Sich kein X für ein U vormachen lassen

Die Schule versteht was vom Factchecking. Gedanken dazu im aktuellen Wochenbrief.

Satellitenbild der NASA. Wikipedia: Golf von Mexiko.

Wie soll man sich da vor junge Menschen hinstellen? Das fragte mich neulich eine Lehrerin, die an einer anderen Mittelschule Geografie unterrichtet. Grad eben hatte Trump den Golf von Mexiko umbenannt, und Journalist:innen, die die semantische Piraterie nicht mitmachten, wurden ausgeschlossen. Wenig später wird der Geschichtsverlauf umgelogen: Der Aggressor wird zum Opfer gemacht. Raum und Zeit werden systematisch kolonialisiert. Wie soll man sich da vor junge Menschen hinstellen?

Im Gespräch mit der Geografin wurde dann schnell deutlich: Es geht nicht um die Frage, ob man sich als Lehrperson zu Dingen der Politik äussern darf. Auch nicht um die Frage, welche Stellung die Politische Bildung haben soll. Die zweite Frage wird im Rahmen der Neuausrichtung der Maturität gerade intensiv diskutiert. Die erste Frage führt bisweilen auf eine Gratwanderung, es gibt aber eingespielte Haltungen mit einer langen Tradition. Lehrpersonen können das. Davon war auch immer wieder mal die Rede in früheren Wochenbriefen, zum Beispiel im letzten Herbst.

Nein, es geht um viel elementarere Fragen. Zum Bespiel um die Frage, welchen Stellenwert die Orientierung an «Fakten» hat. Welche Rolle die Orientierung an der  «Wahrheit» spielen soll. Was die Verpflichtung auf «Anstand», was das «Ernstnehmen des Anderen» bedeutet. Welcher Respekt Institutionen wie Parlamenten, Gerichten, Universitäten gebührt. Sicher, das sind alles grosse und schwierige Frage, deshalb die Anführungszeichen. Aber manchmal ist ihre Beantwortung auch kinderleicht – zum Beispiel, wenn einem ein X für ein U vorgemacht werden soll.

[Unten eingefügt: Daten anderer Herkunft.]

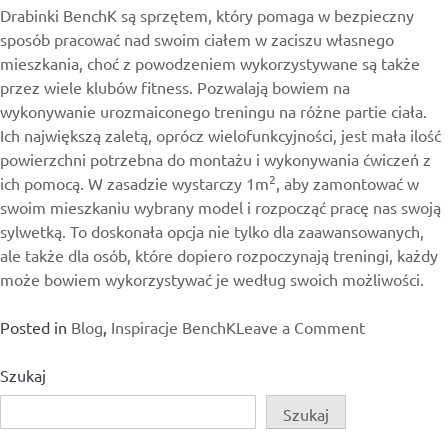
Drabinki BenchK są sprzętem, który pomaga w bezpieczny
sposób pracować nad swoim ciałem w zaciszu własnego
mieszkania, choć z powodzeniem wykorzystywane są także
przez wiele klubów fitness. Pozwalają bowiem na
wykonywanie urozmaiconego treningu na różne partie ciała.
Ich największą zaletą, oprócz wielofunkcyjności, jest mała ilość
powierzchni potrzebna do montażu i wykonywania ćwiczeń z
2
ich pomocą. W zasadzie wystarczy 1m
, aby zamontować w
swoim mieszkaniu wybrany model i rozpocząć pracę nas swoją
sylwetką. To doskonała opcja nie tylko dla zaawansowanych,
ale także dla osób, które dopiero rozpoczynają treningi, każdy
może bowiem wykorzystywać je według swoich możliwości.
on
Posted in
Blog
,
Inspiracje BenchK
Leave a Comment
Drabinki
gimnastycz
Szukaj
BenchK
Szukaj
w
sklepie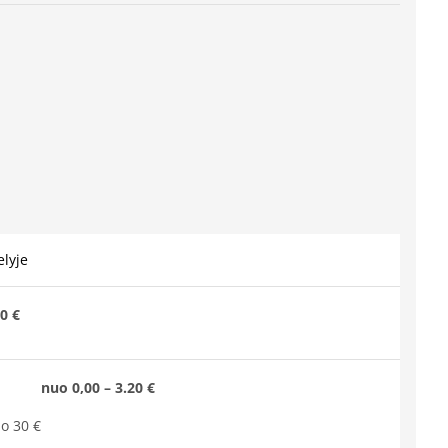
lyje
0 €
nuo 0,00 – 3.20 €
o 30 €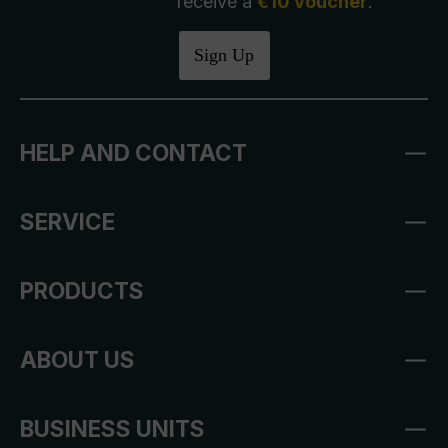
receive a
€10 voucher
.
Sign Up
HELP AND CONTACT
SERVICE
PRODUCTS
ABOUT US
BUSINESS UNITS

Neulich hatte ich einen längeren Austausch mit einer KI (ChatGPT 4.0). Wir chatteten über den Zustand der Welt und wo sie die Gefahren sehe. Und waren uns erstaunlich einig – wenn eine solche Formulierung im Zusammenhang mit einer KI überhaupt Sinn macht. Auf meine Frage, was zu tun sei, kam eine ganze Liste von Vorschlägen. Hier nur ein paar, die im Zusammenhang mit der Schule wichtig sind: Medienkompetenz müsse an Schulen noch viel stärker ins Zentrum gerückt werden; die Schüler:innen müssten lernen, Fake News zu durchschauen und Fakten von Meinung zu unterscheiden. – Es brauche eine Reform des Nachrichtensystems: Die Algorithmen in den Sozialen Medien müssten so angepasst werden, dass Nutzer:innen auch konträre Meinungen zu sehen bekämen. Öffentliche Sender müssten gestärkt, Qualitätsjournalismus zugänglicher gemacht werden. – Unabhängige Faktenchecks müssten besser finanziert und öffentlich gefördert werden, und jede Plattform sollte eine sichtbare «Faktenckeck»-Funktion haben.

Die Schule ist gut darin, Faktenchecker:innen auszubilden, die sich nicht so schnell was vormachen lassen. Die Schule ist auch gut darin, den Umgang mit den oben erwähnten grundsätzlichen Fragen einzuüben. Unsere Aufgabe ist es, den Schüler:innen die Welt, wie sie ist, näherzubringen. Gleichzeitig lernen wir mit ihnen, über die jetzige Welt hinauszudenken und die wesentlichen Fragen zu stellen, um zusammen einen Beitrag zur Lösung ihrer Probleme leisten zu können. Der Vertrauensverlust in Institutionen, Wissenschaft und Medien ist eine fundamentale Gefahr. Er zerstört die Grundlage, auf der wir kollektive Probleme erkennen und lösen können. Wenn die gemeinsame Realität erodiert, wird es fast unmöglich, auf Krisen effektiv zu reagieren – egal, ob es um Klimawandel, Pandemien, geopolitische Konflikte oder KI geht.